4.            KESIMPULAN DAN SARAN
Berdasarkan penelitian yang  telah dilakukan maka :
a.       Profile lingkungan hidup Pelaihari telah memiliki parameter yang melebihi batas baku mutu yang telah ditentukan. Namun berdasarkan analisis spasial pada sebaran pengambilan contoh dan lokasi tambang bijih besi yang ada, maka penyebabnya  belum dapat dipastikan akibat penambangan, karena sepanjang tata guna lahan sepanjang aliran sungai dipergunakan oleh kegiatan lain, misalnya perkebunan karet, kelapa sawit, dll
b.      Di Sungai Bakar dan Tampang kandungan Fe total air permukaan melebihi batas ambang, meski di daerah ini terdapat penambangan bijih besi. Harus dipertimbangkan secara cermat apakah betul Fe total berlebih yang terjadi diakibatkan oleh kegiatan penambangan, terjadi secara alami atau oleh kegiatan lainnya. Karena jarak yang jauh antara lokasi penambangan bijih besi dan tempat  pengambilan dan pengukuran sampel yang dipergunakan untuk pembuatan profile lingkungan hidup Kabupaten Tanah Laut memungkinkan adanya kegiatan selain kegiatan penambangan bijih besi.  
c.       Potensi pencemaran Cr(VI) di tambang bijih besi yang diukur hanya di Sumber Mulia. Penambangan bijih besi di lokasi lain belum tentu akan menimbulkan  Cr(VI) di atas baku mutu, karena genesa bijih besi yang berbeda akan mengakibatkan dampak yang berbeda pula.
d.      Pembaruan data profile Lingkungan Hidup daerah harus dilakukan secara berkala untuk mengetahui setiap perubahan lingkungan yang terjadi.
e.       Dalam pengelolaan dampak lingkungan industri pertambangan di Kabupaten Tanah Laut, maka secara garis besar dapat digolongkan dalam dua (3) kelompok besar, yaitu penambangan bijih besi di Kecamatan Bajuin, Pelaihari dan Takisung, yang merupakan daerah tengah Kabupaten Tanah Laut; penambangan batubara di kecamatan Kintap, Jorong dan Batu Ampar, yang merupakan bagian timur dan tengah; dan penambangan mineral non logam yang meliputi daerah penambangan bijih besi dan batubara, karena mineral non logam sebagian besar terdapat di kedua daerah penambangan ini. 
f.       Dalam melakukan pengelolaan dampak lingkungan regional berdasarkan daerah aliran sungai dan pendekatan gemorfologi, maka harus dilakukan pemetaan rinci morfologi lokasi tambang dan morfologi sungai dan proses-proses utama yang terjadi seperti erosi, pengendapan dan banjir yang berpengaruh terhadap morfologi lateral dan vertikal sungai. Khususnya di daerah penambangan bijh besi di sepanjang aliran sungai di Kecamatan Bajuin dan Pelaihari dan sekitarnya
g.      Pengelolaan lingkungan dan mitigasi bencana lingkungan penambangan bijih besi harus dilakukan pada skala mikro, yaitu di sekitar lokasi penambangan, perkebunan dan HPH atau kegiatan perekonomian lainnya, yang secara makro terjadi di DAS Tabanio di Kecamatan Bajuin, Pelaihari, dan Takisung.

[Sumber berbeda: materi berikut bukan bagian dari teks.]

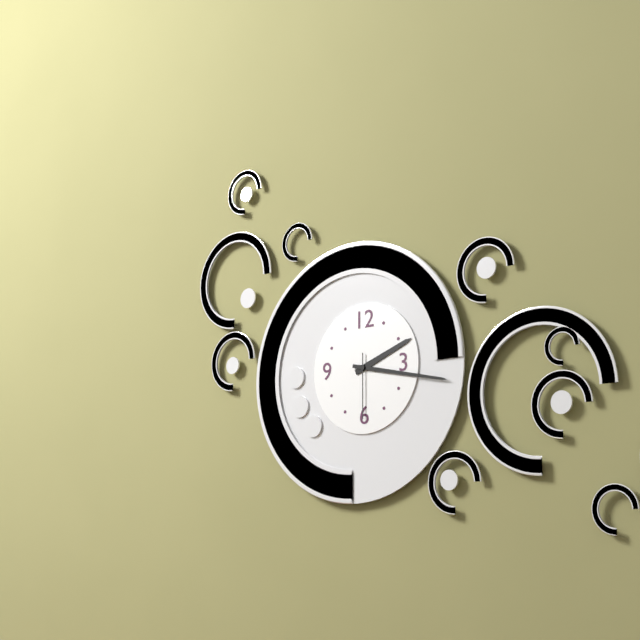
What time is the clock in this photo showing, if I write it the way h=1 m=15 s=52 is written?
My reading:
h=2 m=17 s=30
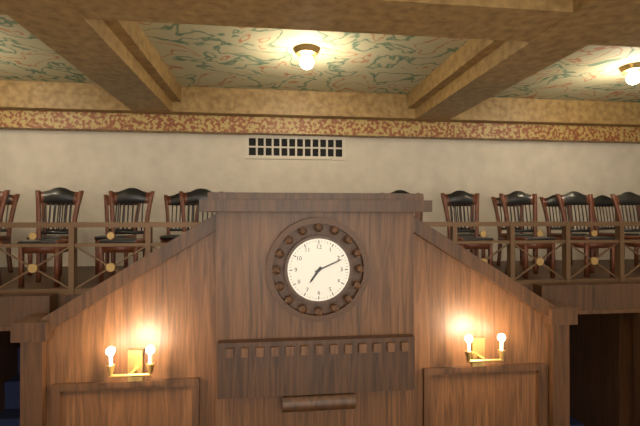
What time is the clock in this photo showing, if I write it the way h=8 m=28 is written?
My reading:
h=7 m=11
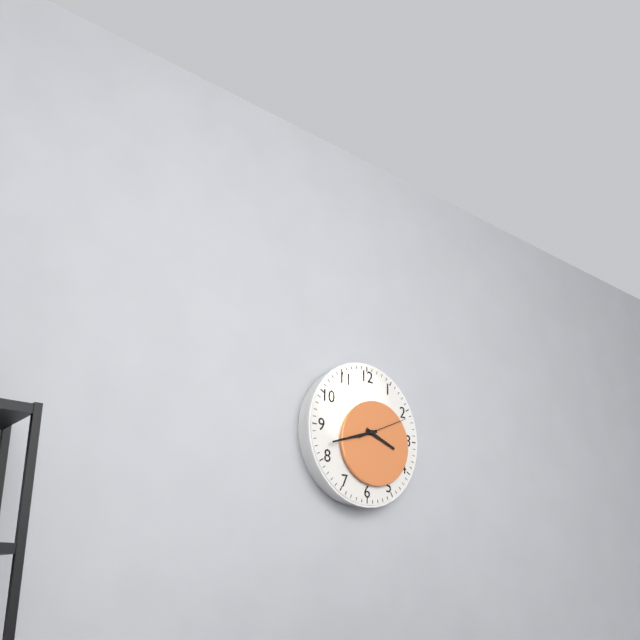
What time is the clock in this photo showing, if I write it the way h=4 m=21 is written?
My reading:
h=3 m=42
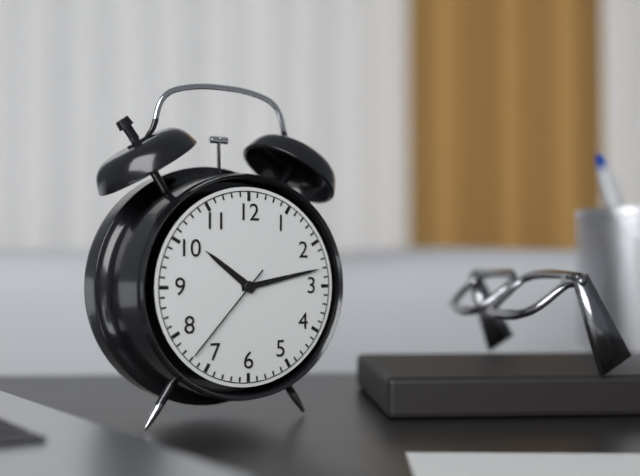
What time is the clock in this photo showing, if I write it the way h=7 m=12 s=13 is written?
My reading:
h=10 m=13 s=37
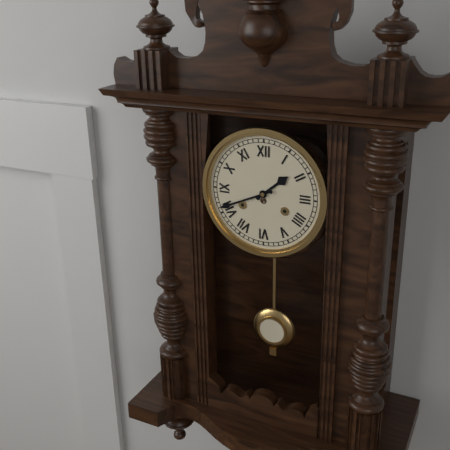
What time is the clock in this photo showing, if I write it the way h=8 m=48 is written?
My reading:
h=1 m=41
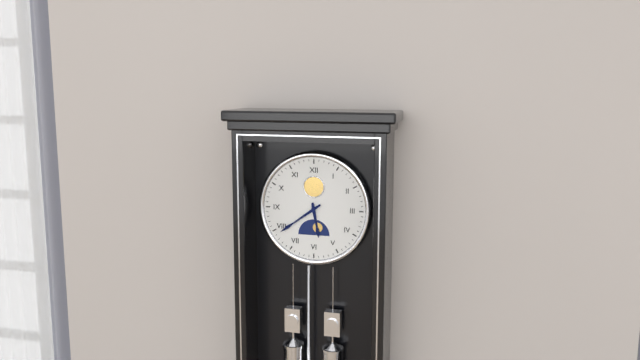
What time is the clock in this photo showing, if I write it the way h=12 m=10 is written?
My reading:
h=5 m=39
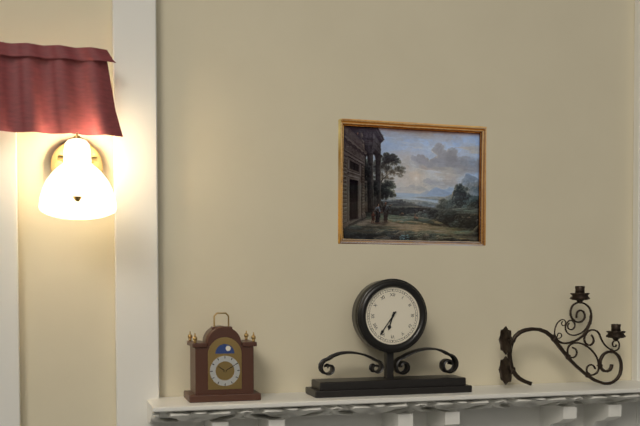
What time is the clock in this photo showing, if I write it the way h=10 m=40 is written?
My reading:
h=6 m=36
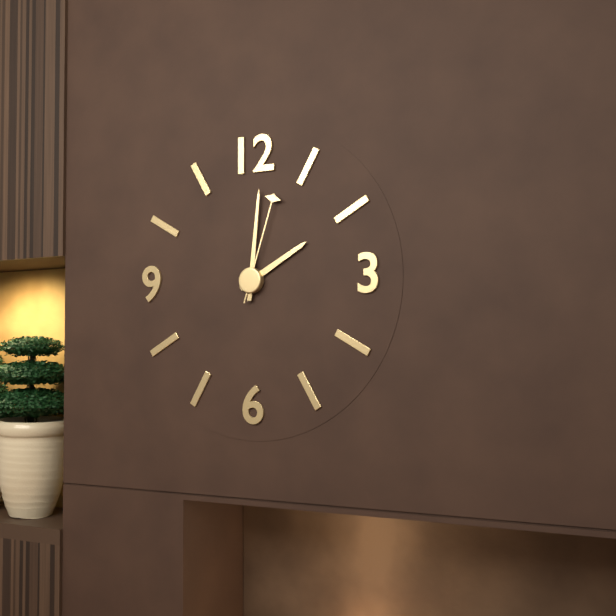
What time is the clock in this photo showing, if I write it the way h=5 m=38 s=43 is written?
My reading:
h=2 m=1 s=3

h.      Pengelolaan lingkungan dan mitigasi bencana lingkungan penambangan batubara harus dilakukan pada skala mikro, yaitu di sekitar lokasi penambangan, dengan mempertimbangan juga pengaruh mikro pengguna lahan lainnya seperti perkebunan dan HPH atau kegiatan perekonomian lainnya, yang secara makro terjadi di DAS Kintap, DAS Asam-asam, DAS Sawarangan, DAS Batang Gayang, DAS Kepunggur dan Kandangan, DAS Sebukur, DAS Danau, DAS Pandan, dan DAS Sanipah di wilayah Kecamatan Kintap, Jorong, Batu Ampar dan Panyipatan.
i.        Pengelolaan lingkungan penambangan mineral non logam dan batuan meski belum ada baku mutunya, namun harus mematuhi persyaratan lingkungan yang termuat pada UU Pertambangan Mineral dan Batubara serta UU lingkungan beserta turunan-turunannya yang ada untuk meminimalisasi dampaknya terhadap lingkungan
j.        Pengelolaan lingkungan skala makro pada setiap kegiatan yang ada, seperti penambangan, perkebunan, kehutanan, pertanian, perikanan harus  dilakukan secara terpadu sehingga integrasi antara karakteristik alami berbagai daerah, tata guna lahan, profile lingkungan hidup daerah, pengguna tata guna lahan yang ada, tingkat kerusakan lingkungan yang telah terjadi dan dampak pola kegiatan para pemangku  kepentingan terhadap lingkungannya dapat dipantau dan diawasi sehingga secara bersama-sama dapat mengambil tindakan bersama untuk memperbaiki kerusakan lingkungan yang akan, telah dan sedang terjadi.